At this point in my life, I embrace my status as a single woman as it is what is best for me for the time being. I spent the first few years of being single pining away for someone and mourning a relationship that was over before it even started. When I came to terms with that I took the time to heal and rebuild. Now that I am in a much healthier place mentally and emotionally I LOVE that I have the time to focus on me and ONLY me. I am relieved that I don’t have to tend to the emotional, physical, spiritual or financial needs of a partner. I don’t have to consider anyone’s feelings about moving 716 miles away from my hometown in a few months and risk staying behind because they refuse to tag along. I can focus on my career and not feel as if I am neglecting my mate by working so much. I appreciate those lazy Saturday’s where I eat Trader Joe’s Cookie and CoCoa Swirl directly from the Jar as I watch Lifetime or a ‘Sex and the City’ marathon. Nobody is around demanding my time or attention or misunderstanding my need for me time that I appreciate more and more by the day. It just.. works.Do I feel lonely sometimes and wish I had someone special? Sure, I’m human. Do I want to fall in Love and be with someone.. THEE one? I absolutely do! However, I am not spending every waking moment awaiting their arrival or postponing life until Love comes along.

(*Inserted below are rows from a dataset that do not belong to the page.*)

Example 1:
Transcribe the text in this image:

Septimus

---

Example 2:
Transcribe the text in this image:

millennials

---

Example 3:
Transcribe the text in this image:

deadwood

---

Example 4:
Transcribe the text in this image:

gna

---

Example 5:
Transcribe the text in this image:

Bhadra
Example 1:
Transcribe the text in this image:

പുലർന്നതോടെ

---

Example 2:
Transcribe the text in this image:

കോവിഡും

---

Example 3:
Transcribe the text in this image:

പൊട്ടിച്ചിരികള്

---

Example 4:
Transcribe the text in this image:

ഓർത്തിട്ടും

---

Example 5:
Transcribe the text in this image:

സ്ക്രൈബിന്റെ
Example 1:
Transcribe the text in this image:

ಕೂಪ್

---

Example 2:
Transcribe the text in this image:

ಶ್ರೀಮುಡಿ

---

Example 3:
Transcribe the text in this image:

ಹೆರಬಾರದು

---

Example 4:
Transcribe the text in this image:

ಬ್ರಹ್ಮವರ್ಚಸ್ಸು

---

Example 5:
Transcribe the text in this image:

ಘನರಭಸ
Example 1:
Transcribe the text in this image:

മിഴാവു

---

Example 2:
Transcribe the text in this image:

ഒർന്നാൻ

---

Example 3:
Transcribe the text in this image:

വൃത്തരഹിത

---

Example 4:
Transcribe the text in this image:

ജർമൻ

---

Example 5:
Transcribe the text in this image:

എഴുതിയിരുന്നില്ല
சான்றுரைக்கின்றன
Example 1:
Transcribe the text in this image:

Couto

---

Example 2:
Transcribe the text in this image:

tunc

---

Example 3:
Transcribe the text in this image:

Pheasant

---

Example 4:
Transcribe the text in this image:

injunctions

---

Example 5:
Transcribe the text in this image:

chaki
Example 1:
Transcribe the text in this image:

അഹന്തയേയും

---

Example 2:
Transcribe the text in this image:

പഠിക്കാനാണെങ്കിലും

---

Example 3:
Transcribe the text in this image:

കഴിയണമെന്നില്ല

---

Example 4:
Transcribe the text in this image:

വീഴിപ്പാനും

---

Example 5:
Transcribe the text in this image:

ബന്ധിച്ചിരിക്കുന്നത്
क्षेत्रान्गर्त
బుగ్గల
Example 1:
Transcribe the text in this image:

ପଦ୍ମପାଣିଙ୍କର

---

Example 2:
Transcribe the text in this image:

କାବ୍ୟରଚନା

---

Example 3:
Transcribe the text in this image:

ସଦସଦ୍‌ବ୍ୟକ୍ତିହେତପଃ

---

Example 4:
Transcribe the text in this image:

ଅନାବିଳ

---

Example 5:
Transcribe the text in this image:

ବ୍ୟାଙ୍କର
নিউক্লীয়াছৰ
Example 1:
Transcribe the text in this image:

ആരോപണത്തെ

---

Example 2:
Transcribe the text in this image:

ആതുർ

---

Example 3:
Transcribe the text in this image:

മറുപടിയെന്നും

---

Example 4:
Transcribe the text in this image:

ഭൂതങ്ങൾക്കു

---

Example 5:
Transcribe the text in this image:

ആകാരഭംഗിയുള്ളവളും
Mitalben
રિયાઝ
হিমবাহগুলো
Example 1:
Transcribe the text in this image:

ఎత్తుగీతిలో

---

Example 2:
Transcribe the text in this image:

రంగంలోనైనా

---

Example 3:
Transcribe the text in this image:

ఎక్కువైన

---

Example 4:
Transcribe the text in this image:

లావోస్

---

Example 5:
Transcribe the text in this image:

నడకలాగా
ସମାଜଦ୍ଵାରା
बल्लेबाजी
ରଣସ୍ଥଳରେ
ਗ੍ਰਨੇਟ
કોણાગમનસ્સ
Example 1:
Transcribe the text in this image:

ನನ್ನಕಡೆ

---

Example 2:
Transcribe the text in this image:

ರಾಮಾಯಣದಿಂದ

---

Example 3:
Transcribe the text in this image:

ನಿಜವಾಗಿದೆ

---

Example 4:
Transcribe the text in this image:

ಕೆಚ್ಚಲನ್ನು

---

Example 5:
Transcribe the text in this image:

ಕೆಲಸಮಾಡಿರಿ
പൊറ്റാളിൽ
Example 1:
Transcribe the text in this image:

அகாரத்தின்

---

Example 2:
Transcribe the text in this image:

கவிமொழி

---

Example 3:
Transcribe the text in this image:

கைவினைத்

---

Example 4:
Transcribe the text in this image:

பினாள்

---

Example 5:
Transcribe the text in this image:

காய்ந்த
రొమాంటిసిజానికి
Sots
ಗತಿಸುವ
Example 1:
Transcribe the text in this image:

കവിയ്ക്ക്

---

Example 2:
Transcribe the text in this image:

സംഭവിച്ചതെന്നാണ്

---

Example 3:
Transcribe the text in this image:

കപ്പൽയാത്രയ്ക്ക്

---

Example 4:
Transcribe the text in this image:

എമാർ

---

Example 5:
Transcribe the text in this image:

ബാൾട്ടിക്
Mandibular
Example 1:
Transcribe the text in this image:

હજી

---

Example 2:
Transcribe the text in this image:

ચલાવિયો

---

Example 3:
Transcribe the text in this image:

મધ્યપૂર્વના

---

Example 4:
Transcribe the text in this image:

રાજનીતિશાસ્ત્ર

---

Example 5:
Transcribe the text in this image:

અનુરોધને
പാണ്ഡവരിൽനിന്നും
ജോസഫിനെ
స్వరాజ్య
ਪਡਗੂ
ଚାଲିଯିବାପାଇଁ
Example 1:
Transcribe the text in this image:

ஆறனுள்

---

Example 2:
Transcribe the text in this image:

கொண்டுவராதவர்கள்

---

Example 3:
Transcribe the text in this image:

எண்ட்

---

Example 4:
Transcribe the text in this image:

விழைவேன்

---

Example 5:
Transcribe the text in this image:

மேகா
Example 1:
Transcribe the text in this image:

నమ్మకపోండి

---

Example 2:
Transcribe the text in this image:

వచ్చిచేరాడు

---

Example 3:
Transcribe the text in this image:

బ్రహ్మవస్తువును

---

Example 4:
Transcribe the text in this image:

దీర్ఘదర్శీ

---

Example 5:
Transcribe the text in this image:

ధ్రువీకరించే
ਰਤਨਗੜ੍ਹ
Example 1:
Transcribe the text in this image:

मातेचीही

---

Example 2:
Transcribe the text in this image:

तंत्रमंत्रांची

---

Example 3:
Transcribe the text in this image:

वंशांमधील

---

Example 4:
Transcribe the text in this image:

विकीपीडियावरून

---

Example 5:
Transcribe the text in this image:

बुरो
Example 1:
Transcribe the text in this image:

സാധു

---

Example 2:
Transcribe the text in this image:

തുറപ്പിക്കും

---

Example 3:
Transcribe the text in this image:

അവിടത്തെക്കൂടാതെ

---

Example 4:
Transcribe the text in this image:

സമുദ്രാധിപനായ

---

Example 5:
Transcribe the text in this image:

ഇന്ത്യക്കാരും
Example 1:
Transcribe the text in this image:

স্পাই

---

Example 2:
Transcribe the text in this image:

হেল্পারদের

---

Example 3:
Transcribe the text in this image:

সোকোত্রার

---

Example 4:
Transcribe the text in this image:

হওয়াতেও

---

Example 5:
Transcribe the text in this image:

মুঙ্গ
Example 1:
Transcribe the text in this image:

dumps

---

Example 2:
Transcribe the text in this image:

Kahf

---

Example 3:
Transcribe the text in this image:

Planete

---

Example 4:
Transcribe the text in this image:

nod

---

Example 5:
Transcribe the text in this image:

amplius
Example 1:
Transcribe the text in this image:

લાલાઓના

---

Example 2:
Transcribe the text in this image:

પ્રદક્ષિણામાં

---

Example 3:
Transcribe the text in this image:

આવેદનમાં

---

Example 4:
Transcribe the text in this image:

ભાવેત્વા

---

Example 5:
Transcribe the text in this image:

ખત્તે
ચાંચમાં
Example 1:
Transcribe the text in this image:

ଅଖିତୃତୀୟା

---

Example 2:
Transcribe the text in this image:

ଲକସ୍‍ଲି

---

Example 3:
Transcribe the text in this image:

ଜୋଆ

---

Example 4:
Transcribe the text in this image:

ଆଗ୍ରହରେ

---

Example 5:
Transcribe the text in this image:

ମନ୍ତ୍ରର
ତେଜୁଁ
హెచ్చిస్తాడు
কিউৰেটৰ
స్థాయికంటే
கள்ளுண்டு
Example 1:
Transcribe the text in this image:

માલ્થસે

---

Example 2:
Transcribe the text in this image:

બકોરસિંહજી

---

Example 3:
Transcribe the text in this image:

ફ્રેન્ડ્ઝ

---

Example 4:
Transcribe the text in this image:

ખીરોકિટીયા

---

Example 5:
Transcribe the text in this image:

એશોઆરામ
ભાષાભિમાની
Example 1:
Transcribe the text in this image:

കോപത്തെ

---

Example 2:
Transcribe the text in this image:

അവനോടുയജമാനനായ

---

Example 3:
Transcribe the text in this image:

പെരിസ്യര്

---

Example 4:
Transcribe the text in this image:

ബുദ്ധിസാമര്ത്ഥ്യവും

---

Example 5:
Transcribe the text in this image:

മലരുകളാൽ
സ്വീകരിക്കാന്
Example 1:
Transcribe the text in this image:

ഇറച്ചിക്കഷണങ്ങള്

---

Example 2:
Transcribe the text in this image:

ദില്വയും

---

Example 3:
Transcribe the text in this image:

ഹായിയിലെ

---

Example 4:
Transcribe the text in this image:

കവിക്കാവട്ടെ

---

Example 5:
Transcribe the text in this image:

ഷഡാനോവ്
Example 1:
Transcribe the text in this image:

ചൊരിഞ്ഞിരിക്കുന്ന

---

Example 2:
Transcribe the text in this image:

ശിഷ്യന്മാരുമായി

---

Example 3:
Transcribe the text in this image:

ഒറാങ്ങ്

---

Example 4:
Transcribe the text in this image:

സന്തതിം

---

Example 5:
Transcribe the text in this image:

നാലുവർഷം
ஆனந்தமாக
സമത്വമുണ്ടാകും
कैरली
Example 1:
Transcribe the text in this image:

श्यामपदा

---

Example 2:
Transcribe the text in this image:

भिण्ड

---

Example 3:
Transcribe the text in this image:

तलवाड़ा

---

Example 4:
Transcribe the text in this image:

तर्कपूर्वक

There is nothing wrong with being single and definitely nothing wrong with dating yourself. Get dolled up and spray on your favorite perfume and hit a fancy restaurant. Go on that horse and carriage ride, to the museum or take that trip you’ve been wanting to take. Spend time learning and Loving on yourself and enjoy the benefits. Love is a beautiful thing but life still happens in the mean time.
Do you embrace your single status or do you dread it? What is your favorite thing about being single?